COS 50-9
Spatial fire spread and the evolution of flammability among grasses

Tuesday, August 11, 2015: 4:20 PM
329, Baltimore Convention Center
A. Carla Staver, Ecology and Evolutionary Biology, Yale University, New Haven, CT
Emmanuel Schertzer, Laboratoire de Probabilités et Modèles Aléatoires, CNRS, UPMC Univ. Paris 06, Paris, France
Background/Question/Methods

The evolution of flammability has attracted substantial attention from both empirical and theoretical perspectives. The paleo-literature debates whether flammability alone can explain diversification and ecological dominance of some plant lineages (e.g. tropical C4 grasses). From the theoretical perspective, flammability has been considered as both a cooperative and a competitive one. On the one hand, communities are only flammable if many members are flammable; on the other, flammability is a beneficial trait only inasmuch as it excludes non-flammable competitors.

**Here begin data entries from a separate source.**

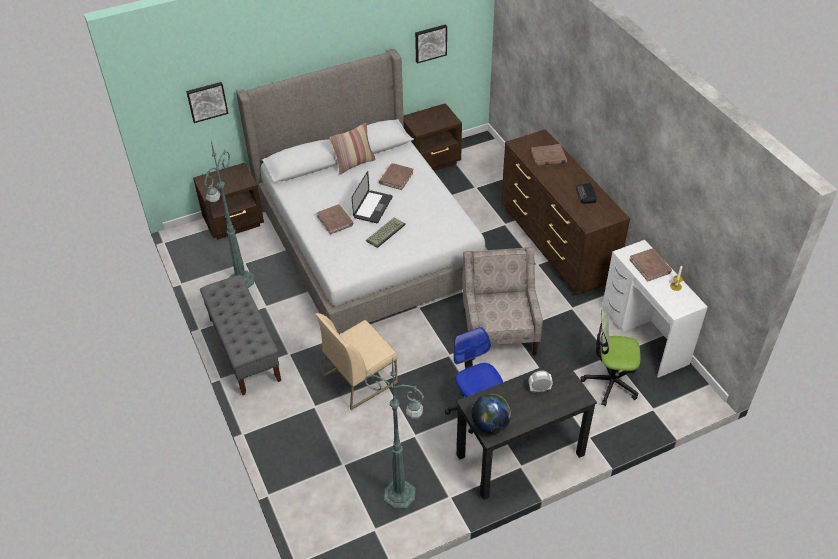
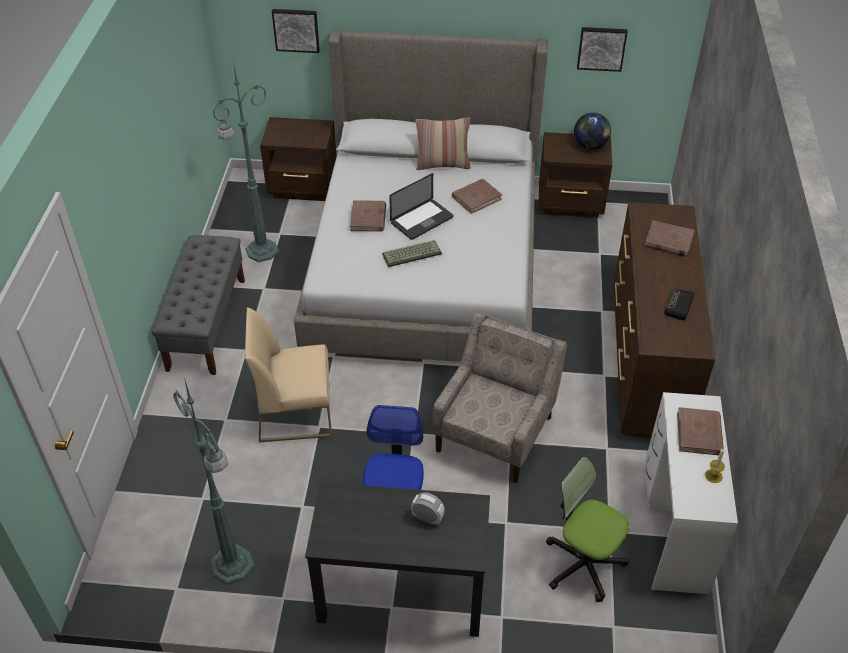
camera: 30 degrees right, 0 degrees up
(490, 424) = (334, 530): globe -> globe (590, 146)

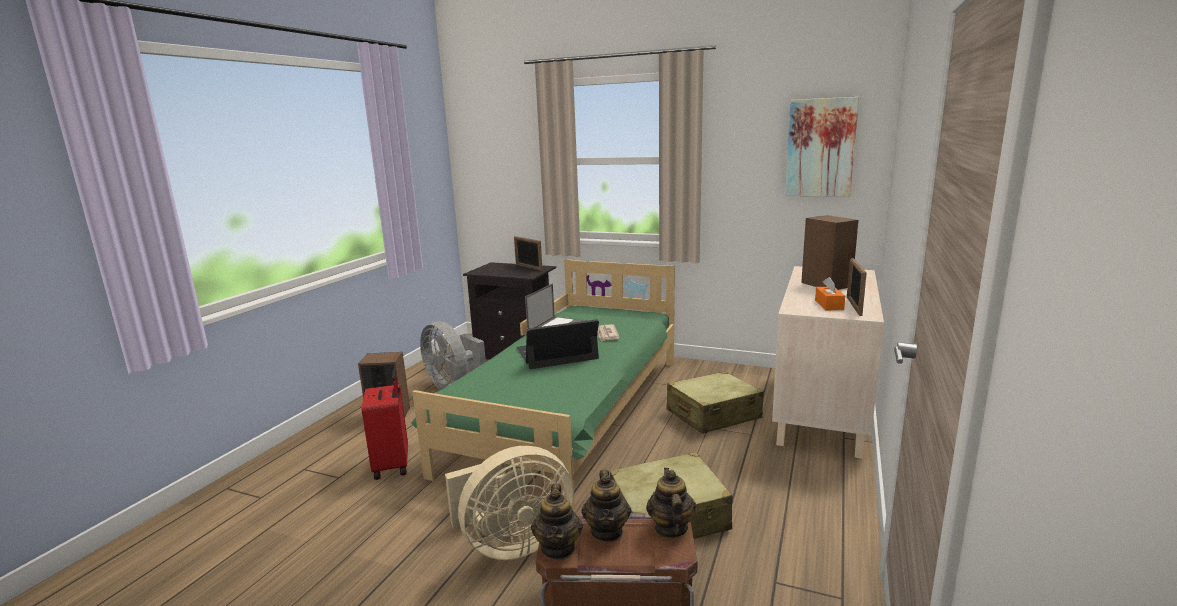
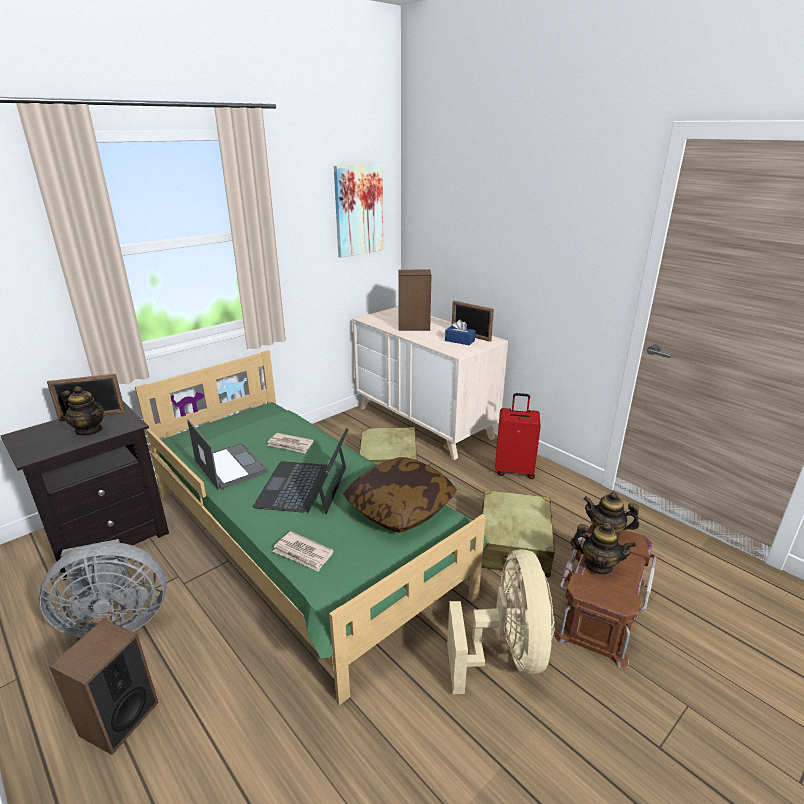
camera: 65 degrees left, 10 degrees up
(393, 465) = (280, 735): red suitcase -> red suitcase (514, 470)
(480, 375) = (303, 553): none -> newspaper
(558, 548) = (615, 597): teapot -> teapot (89, 430)
(564, 390) = (400, 507): none -> pillow
(829, 305) = (459, 341): orange tissue box -> blue tissue box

Here, we consider a theoretical model for the evolution of flammability in the context of spatial fire spread. We consider fire as an infection process, such that only when a substantial fraction of a community is flammable can fire spread. Flammability is partially environmentally controlled (arid environments dry fuels) and partially an evolvable trait (some fuels dry more readily than others). Flammability traits are based on perennial tropical grasses; moist grasses decompose but do not burn readily, while drier grasses burn but do not decompose readily. Grasses that neither burn nor decompose self-shade and thus die more readily. After a mortality event, a patch is colonized by the genetic offspring of surviving neighbors, with some probability of a small trait mutation.

Results/Conclusions

We find that flammable and non-flammable landscapes represent alternative stable states in some environments, where fires favor flammability traits but the absence of fires favors decomposition. However, the evolution of a flammable trait, from a non-flammable ancestor, can only happen when the environment is so dry that fires are inevitable (i.e.when flammability is the only stable landscape configuration). In a temporally variable environment, flammable traits are thereafter maintained even when the environment becomes wetter, via a positive feedback with fire. In a spatially variable environment, flammable traits that evolved in a locally dry environment can spread, via nearest neighbor effects, into wetter areas of the landscape.

Thus, we find that fire alone probably did not drive the evolution and rise in ecological dominance of C4 grasses. However, flammability traits may have evolved in either a globally or locally fire-prone (e.g. a dry or high oxygen) environment, and fire might then plausibly have promoted the widespread persistence or invasion of flammable plants.